Шофер недовольно посмотрел на него.
— Ты чего? — хитро прищурился Серебровский.
— Нельзя свистеть, примета плохая, — мрачно изрек водитель, — полковник, а бесчинствуете, как извозчик.
Серебровский захохотал.
— Вот, Иван, кто у нас главнее всех. Тебе хоть начальник главка фитиль вставлял, а мне шофер.
В кабинете Данилов, не снимая шинели, сел за стол и долго смотрел на карту на стене. Черным широким пятном на ней расползся Ленинград.
В августе сорокового его премировали поездкой в этот город, он уже собрал чемодан, как начались грабежи дач. Объявился в Москве бежавший из лагеря Цыган. В Ленинград уехала одна Наташа.
Данилов был в этом городе, но тогда он назывался еще Петроград. Как же давно это было... Перестрелка в ресторане, дом на Канавке. Девушка по имени Лена, с которой он гулял ночью вдоль каналов, мостов, высокомерных домов северной столицы. Но Москва все равно была милее ему. В ней не было стрельчато-прямого ранжира улиц, зданий таких не было, мостов. Дома в Москве сгрудились, как зеваки на происшествии, улицы искривились и сгорбатились. И была она вся, с деревянным двухэтажным Замоскворечьем, с элегантным Арбатом и прудами, подернутыми ряской, родной и доброй.
Данилов поднял телефонную трубку, позвонил дежурному и приказал разыскать Никитина и Муравьева.
Потом снял шинель и начал думать о дороге.
Через полчаса появились разысканные в столовой оперуполномоченные.
Никитин выглядел недовольным. Обед он считал делом святым и не любил, когда его отрывают.
Муравьев был, как всегда, невозмутим.
— Вот что, герои московского сыска, едем в командировку. Завтра. Оформляйте документы и собирайте вещи.
— Куда? — с деланным равнодушием поинтересовался Муравьев.
— В Ленинград.
— Вот это да! — вскочил с дивана Никитин. — Вот это дело!
— Вам все понятно? — умышленно строго сказал Данилов.
— Так точно! — заорали оперативники и, толкаясь, выбежали из кабинета.
Все документы они с Муравьевым оформили стремительно. Потом он поехал в общежитие на Башиловку собирать вещи.
В комнате их жило шесть человек. Вернее, они иногда ночевали здесь. И сегодня у окна спал парень из ГАИ, недавно по ранению списанный вчистую из армии.

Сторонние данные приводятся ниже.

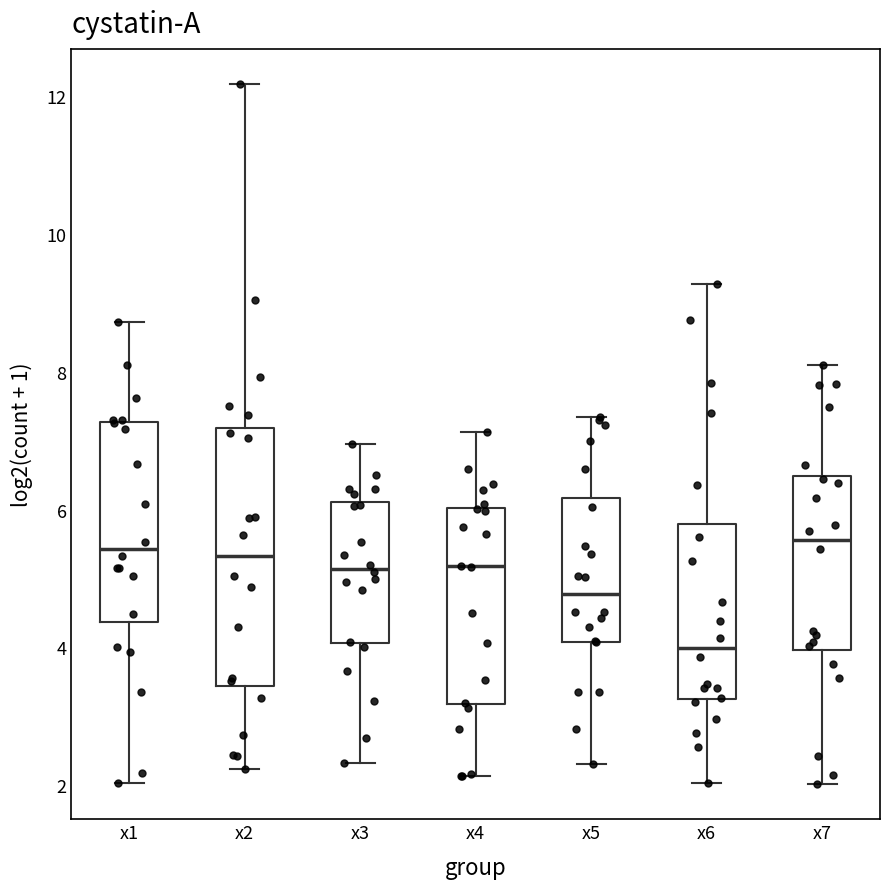

Which box is the tallest, from its lower edge to its upper edge?

x2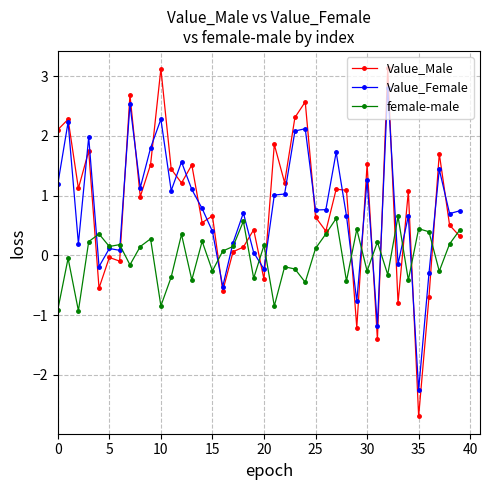

What is the value of the Value_Female point at the 21st from the left?

-0.2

Никитин достал вещмешок, раскрыл его.
Да, немного за двадцать семь лет нажил он вещей. Висел в шкафу единственный штатский пиджак да одна рубашка. А все остальное имущество получал он по арматурной ведомости на вещевом складе.
Никитин уложил в мешок теплую военную фуфайку, их выдавали разведчикам на фронте, носки, две пары байковых портянок, бритву, помазок, кусок мыла. Вот и все.